**<font color=skyblue>主成分分析的初步實驗</font>**

- 透過知名資料集來實驗主成分分析（PCA）的原理與應用。
- 了解 PCA 如何將高維資料投影到較低維的空間，同時保留資料的主要變異性。
- 了解 PCA 的應用場景與應用範例。


參考講義：https://ntpuccw.blog/python-in-learning/sml-lesson-5-%e4%b8%bb%e6%88%90%e5%88%86%e5%88%86%e6%9e%90%e7%9a%84%e5%8e%9f%e7%90%86%e8%88%87%e5%af%a6%e9%a9%97/


<hr>
<font color=yellow>範例 1 </font>

RandMcNally Places Rated Almanac 提供了一組美國城市生活品質的調查資料，含 329 個城市的 9 個評量項目的分數。我們可以這些數字裡看到什麼訊息？如何觀察這麼多(9×329)數字資料？能藉助哪些統計圖與表呢？又該計算哪些統計量呢？主成分分析能幫上甚麼忙呢？

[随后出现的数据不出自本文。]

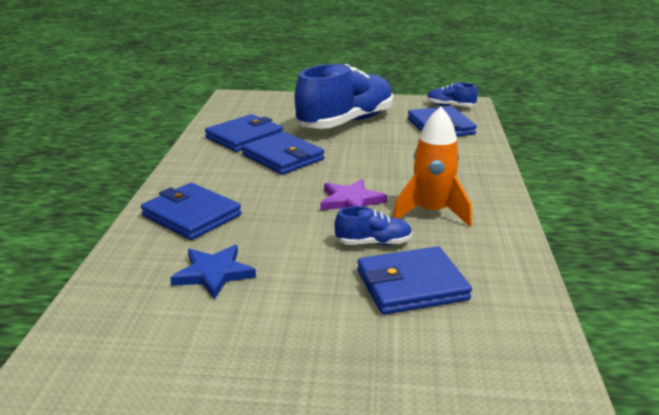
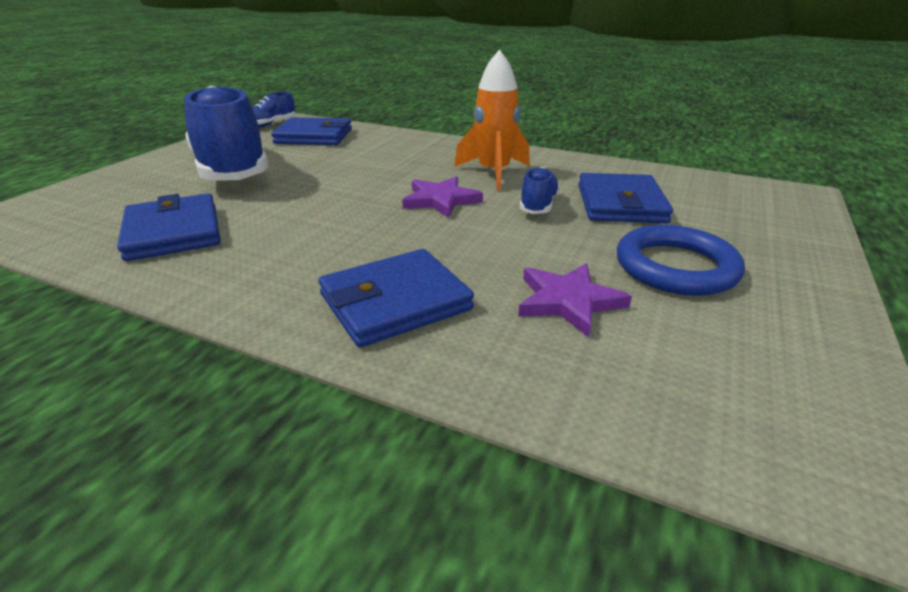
camera: 70 degrees left, 5 degrees up
(213, 274) = (568, 301): blue star -> purple star
(283, 157) = (283, 217): blue wallet -> none
(289, 320) = (675, 267): none -> blue ring

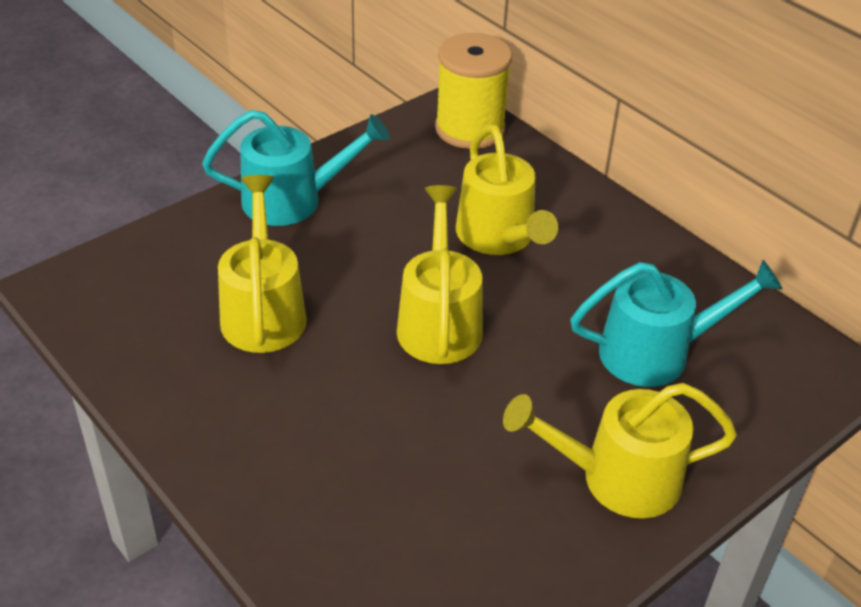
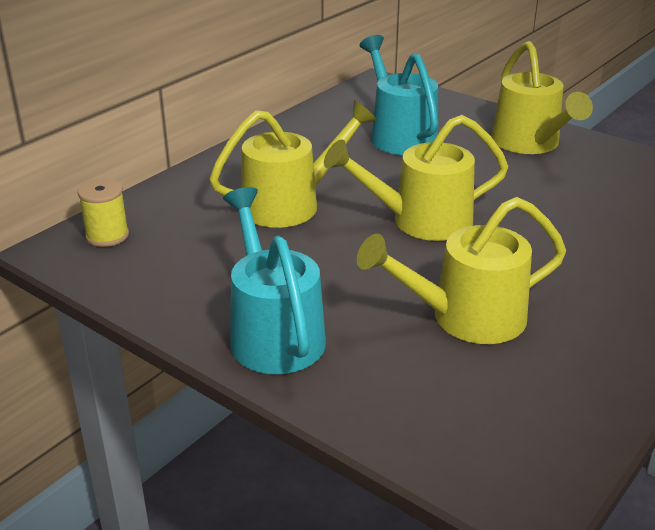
camera: 100 degrees left, 10 degrees down
(470, 129) = (107, 236): yellow spool -> yellow spool, size x0.53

Data: https://ntpuccw.blog/wp-content/uploads/2023/02/city_quality.xlsx

<hr>

1. 首先讀取資料檔案

In [None]:
import pandas as pd

df = pd.read_excel('data/city_quality.xlsx')
df.head() # first 5 rows
# df.shape # dimensions
# df.info() # data types, missing values
# df.describe() # summary statistics

2. 繪製統計圖：透過圖形來觀察資料的全貌，譬如每個評比項目的盒鬚圖（Box plot）與項目間的相關性矩陣圖（Correlation matrux ）。

In [None]:
import matplotlib.pyplot as plt
import numpy as np

ratings = np.array(df)
categories = df.columns

fig, ax = plt.subplots(figsize = (6, 4))
boxprops = dict(linestyle = '--', linewidth = 1, color = 'darkgoldenrod')
flierprops = dict(marker='o', markerfacecolor = 'green', 
    markersize = 4, linestyle = 'none') 

ax.boxplot(ratings, boxprops = boxprops, flierprops = flierprops, \
    tick_labels=categories, vert = False)
ax.set_xlabel('Values')
ax.set_title('Boxplot of City Quality Ratings')
plt.tight_layout()
plt.show()

3. 修正資料矩陣（if necessary），譬如標準化（Normalization）。並回答下列問題

- 資料需要標準化的理由是 ...
- 資料矩陣若不標準化，會發生甚麼問題 ...
- 資料如何標準化 ...

In [None]:
from sklearn.preprocessing import StandardScaler

scaler = StandardScaler()
# Compute the mean and std to be used for later scaling.
scaler.fit(ratings)
# Apply standardization to dataset.
ratings_ = scaler.transform(ratings)

fig, ax = plt.subplots(figsize = (6, 4))
boxprops = dict(linestyle = '--', linewidth = 1, color = 'darkgoldenrod')
flierprops = dict(marker='o', markerfacecolor = 'green', 
    markersize = 4, linestyle = 'none') 

ax.boxplot(ratings_, boxprops = boxprops, flierprops = flierprops, \
    tick_labels = categories, vert = False)
ax.set_xlabel('Values')
ax.set_title('Boxplot of Standardized City Quality Ratings')
plt.tight_layout()
plt.show()

繪製相關性矩陣圖並回答下列問題

- 相關性矩陣圖有甚麼用？
- 與主成分分析的關係？

In [None]:
import seaborn

df = pd.DataFrame(ratings_, columns = categories)
R = df.corr()
mask = np.triu(np.ones_like(R, dtype=bool)) # diagonal mask 
seaborn.heatmap(R, annot=True, mask = mask, cmap='vlag', linewidths=0.5)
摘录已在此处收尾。